Questioning technology’s impact on human perception was a theme throughout Rose Colored. Was choosing VR as the medium for this story a continuation of this theme?
Adam Cosco: I took a page out of the Marshall McLuhan school of thought, in that the medium is the message. Despite that, I see the story as using technology as a metaphor.
I remember getting an email from someone whose relationship with me had eroded. This person described their perception of how we had lost touch. Reading the email, I couldn’t help but think we had different memories of the time we had spent together. I’m pretty sure that was the inciting incident that started me thinking about Rose Colored.
I realized that we already live with flawed perception. We selectively remember things. We eliminate information that could hurt us. We enhance the good things and erase the things that make us feel shame or embarrassment. Our plastic memory makes us editors, crafting personal narratives that preserve our delicate egos.
Our eyes are portals to perception. We have no idea how other people see the world. Up until this point; our subjective reality was all we knew.
Virtual Reality is poised to change that.
Vincent Edwards: Adam and I quickly established a shorthand for iterating story — “more of a Fincher beat”, “Hal 9000 meets Princess Leia hologram” and “totally Gibson” are among many phrases we slung around in search of the right tone. We’re kinda from the same school of filmgeek, so it was an easy collaboration.
What was it like incorporating traditional VFX into a VR piece?
Adam Cosco: I was lucky to be working with some of the only experts in this emerging field. The ability to manipulate CG elements to conform to an equirectangular image is a rare skill set.
Invar was great about setting up a workflow between Digicore in India and me in Los Angeles. Digicore did the majority of the effects. Riley Franklin and a new studio called Warm and Fuzzy worked on some of the most complex shots.
Vincent Edwards: I’d say it was like crawling naked over a parking lot filled with barbed wire and broken glass. All the complexities of laying in the AR elements over camera moves were compounded exponentially by doing it in 360. But the team at Digicore in Pune did a great job executing our ambitious and meticulous notes, and Adam was unwavering in pursuit of the vision you see in the film.
We did some post-production sound work as well that really took the film to the next level. Because of the immersive nature of the project we used 3D spatial audio design and worked with Mixed Immersion in London and their team of feature film experts to really enhance the viewers experience of being in the movie. They are truly pioneers, and great collaborative creative partners.
Any last words on the future of VR and episodic VR content?
Vincent Edwards: Adoption will be the next frontier in the future of episodic VR content. We’ll need to craft film narratives that can be accessed via traditional media as well as immersive ones. By creating content that is easy to like in familiar ways, while simulataneously providing the immersive variants that will allow fans to get “deeper into the movie” we can encourage adoption of the new medium. This will include a variety of levels of immersion — from 360 video to more interactive executions of a franchise that allow for navigation and agency as well.

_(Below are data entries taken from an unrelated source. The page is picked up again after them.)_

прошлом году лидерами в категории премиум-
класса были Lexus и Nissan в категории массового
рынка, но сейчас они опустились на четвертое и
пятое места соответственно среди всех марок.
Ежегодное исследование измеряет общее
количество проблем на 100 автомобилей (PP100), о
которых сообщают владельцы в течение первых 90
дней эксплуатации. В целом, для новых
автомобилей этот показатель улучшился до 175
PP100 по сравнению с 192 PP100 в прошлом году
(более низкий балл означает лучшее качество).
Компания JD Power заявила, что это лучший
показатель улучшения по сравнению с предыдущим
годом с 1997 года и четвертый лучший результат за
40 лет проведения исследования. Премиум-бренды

Adam Cosco: I want to encourage people, and definitely up-and-coming immersive filmmakers, not to be beholden to one way of doing this. VR and 360 video benefit from experimentation, and to me, the only rule is “don’t make boring stuff.” Being rigid and inflexible about the rules of making 360 content is a death sentence. “No one knows anything” has always been a favorite quote in Hollywood, but it has never been truer than when applied to this new medium. I don’t know anything either, but I think we made something that leaves an impression.